R. - Io penso che le due cose rimangono separate, perché i due gruppi - quello dello Stato Islamico e le milizie libiche - hanno comunque diversi obiettivi, perché sono finalizzati naturalmente all’interno delle aree in cui operano. Invece è vero - senza ombra di dubbio - che vi siano collegamenti tra le milizie islamiche radicali presenti sul territorio libico - in particolare in Cirenaica - e lo Stato Islamico. Questo è accertato dal fatto che numerosi combattenti libici sono presenti sul teatro siriano e iracheno. Bisogna anche ricordare che i libici - e in particolare i provenienti dalla Cirenaica - sono sempre stati molto numerosi sui fronti iracheno e afghano nei decenni passati. Questi legami si formano quasi naturalmente all’interno di un quadro jihadista di tutta l’area.

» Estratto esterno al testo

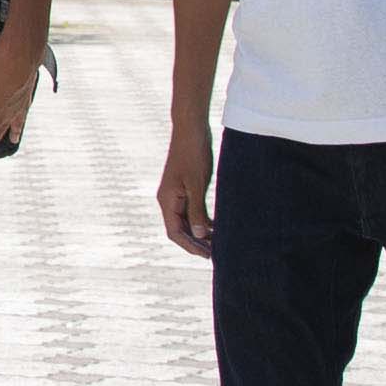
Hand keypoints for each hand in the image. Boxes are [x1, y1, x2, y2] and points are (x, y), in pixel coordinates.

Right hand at [156, 115, 215, 257]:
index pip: (175, 232)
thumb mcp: (196, 184)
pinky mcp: (185, 188)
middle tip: (216, 254)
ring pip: (186, 221)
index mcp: (167, 200)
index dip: (190, 246)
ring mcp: (176, 194)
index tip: (207, 255)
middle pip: (179, 229)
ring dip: (200, 233)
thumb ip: (197, 210)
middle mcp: (168, 199)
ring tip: (218, 243)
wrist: (191, 130)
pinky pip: (191, 210)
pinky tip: (217, 226)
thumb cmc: (193, 154)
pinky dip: (202, 221)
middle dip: (196, 243)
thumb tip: (200, 235)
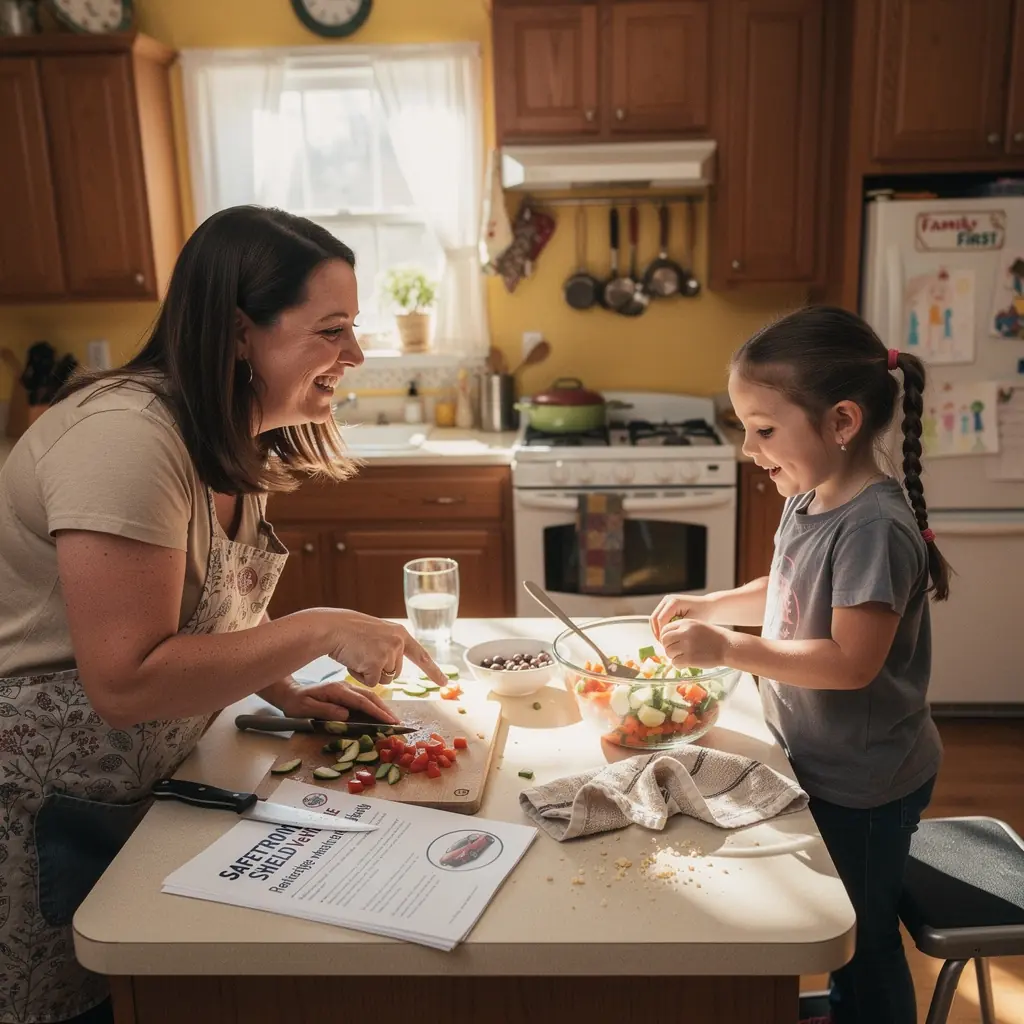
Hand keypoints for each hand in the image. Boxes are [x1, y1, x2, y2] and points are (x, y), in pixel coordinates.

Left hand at [270, 678, 398, 724]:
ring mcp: (346, 688)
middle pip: (370, 697)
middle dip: (385, 709)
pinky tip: (381, 713)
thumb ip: (326, 711)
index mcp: (337, 690)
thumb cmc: (296, 704)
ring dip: (382, 707)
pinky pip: (364, 699)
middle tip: (398, 722)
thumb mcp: (306, 709)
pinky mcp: (346, 693)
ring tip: (393, 720)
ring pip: (369, 697)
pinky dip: (375, 706)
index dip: (377, 712)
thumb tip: (346, 715)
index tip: (390, 721)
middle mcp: (345, 687)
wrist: (289, 693)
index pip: (362, 702)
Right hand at [325, 610, 448, 688]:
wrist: (333, 628)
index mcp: (400, 634)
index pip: (421, 655)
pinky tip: (354, 661)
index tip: (445, 682)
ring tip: (358, 655)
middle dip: (379, 669)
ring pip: (385, 679)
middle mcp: (399, 643)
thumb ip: (390, 646)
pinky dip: (361, 677)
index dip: (433, 670)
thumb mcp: (378, 634)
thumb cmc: (350, 632)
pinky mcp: (377, 664)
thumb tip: (394, 670)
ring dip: (370, 673)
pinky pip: (373, 683)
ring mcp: (389, 653)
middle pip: (396, 673)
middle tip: (364, 654)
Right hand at [650, 593, 712, 640]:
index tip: (666, 644)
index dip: (661, 633)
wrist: (708, 606)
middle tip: (663, 645)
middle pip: (654, 618)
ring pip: (653, 618)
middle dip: (657, 632)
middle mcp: (667, 599)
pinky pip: (658, 618)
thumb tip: (668, 638)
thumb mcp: (693, 622)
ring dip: (657, 630)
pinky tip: (666, 636)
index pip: (661, 619)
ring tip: (664, 641)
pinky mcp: (665, 606)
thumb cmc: (703, 613)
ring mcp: (665, 602)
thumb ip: (679, 629)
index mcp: (674, 602)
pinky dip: (660, 627)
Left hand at [659, 618, 728, 669]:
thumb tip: (666, 638)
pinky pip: (675, 663)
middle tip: (675, 651)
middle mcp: (685, 632)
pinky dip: (678, 665)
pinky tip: (685, 663)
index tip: (670, 643)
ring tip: (682, 657)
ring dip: (673, 656)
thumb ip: (683, 629)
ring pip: (668, 652)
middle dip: (668, 647)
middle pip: (664, 640)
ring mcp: (687, 645)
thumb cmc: (714, 637)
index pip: (665, 629)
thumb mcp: (698, 626)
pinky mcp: (690, 658)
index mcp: (686, 623)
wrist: (728, 646)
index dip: (666, 637)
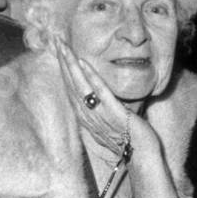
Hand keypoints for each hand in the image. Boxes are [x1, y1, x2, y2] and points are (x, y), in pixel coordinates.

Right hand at [54, 36, 153, 154]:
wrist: (140, 156)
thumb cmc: (127, 139)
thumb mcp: (109, 122)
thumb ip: (100, 109)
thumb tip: (96, 96)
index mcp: (86, 117)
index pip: (71, 89)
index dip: (64, 69)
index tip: (59, 51)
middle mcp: (87, 116)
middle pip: (71, 84)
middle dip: (63, 62)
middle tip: (56, 41)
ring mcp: (98, 115)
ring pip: (80, 86)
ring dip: (71, 65)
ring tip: (64, 47)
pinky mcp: (113, 114)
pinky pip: (100, 93)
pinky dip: (91, 77)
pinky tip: (84, 63)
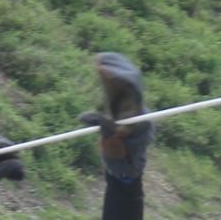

D. - La Libia potrebbe essere una sorta di testa di ponte del terrorismo islamico verso l’Europa: l’Unione Europea se ne è accorta solo adesso? L’ha sottovalutata?

R. - Io penso che l’allarme arrivi ora perché ci sono motivazione politiche molto evidenti, motivazioni politiche che pongono l’attenzione verso lo Stato Islamico e insieme verso una nuova ondata di jihadismo nell’area. Il problema è che adesso l’Is, avendo conquistato grande parte del territorio, ha posto una nuova enfasi anche mediatica sulla situazione: la minaccia purtroppo si può reiterare in altre aeree e certamente la Libia è una di queste, perché esiste uno stato di anarchia nel Paese: uno stato di anarchia che non è stato superato neanche dalle elezioni del giugno scorso… Forse, volendo guardare bene, queste elezioni hanno accresciuto l’instabilità nel Paese, perché hanno fatto sì che la Fratellanza musulmana venisse quasi esclusa e in questa maniera ha, in qualche modo, polarizzato sul piano militare ancora di più la situazione. Quindi, in questo momento, certamente la Libia può essere un nuovo "campo d’azione".

D. - Quindi sul terreno resta il caos più totale. Alcune settimane fa si parlava di una Libia divisa in tre…

R. - Le prospettive rimangono negative! Non vedo una Libia divisa in varie zone di competenza, anche perché nessuno è capace - come abbiamo visto a Tripoli, come abbiamo visto a Bengasi, dove ci sono ancora forze che combattono - di controllare integralmente il territorio. Mi aspetto ancora instabilità e probabilmente scontri, perché questo è dettato anche dall’influenza di potenze straniere. Abbiamo visto che l’Egitto, naturalmente, in mano ad Al-Sisi e ai militari, non può certamente tollerare una Libia e una Cirenaica in particolare in mano alle milizie estremiste e islamiche; ma neppure può tollerare - tutto sommato -  una Libia che cada nella sfera di influenza, seppure politica, della Fratellanza musulmana. Quindi la situazione è molto complessa e non può che essere risolta in un tempo medio-lungo - purtroppo! - da un nuovo processo di riconciliazione nazionale: la guerra civile libica non è terminata con la caduta di Gheddafi. Deve essere posta a termine solamente con un nuovo patto sociale tra i cittadini, tra i libici.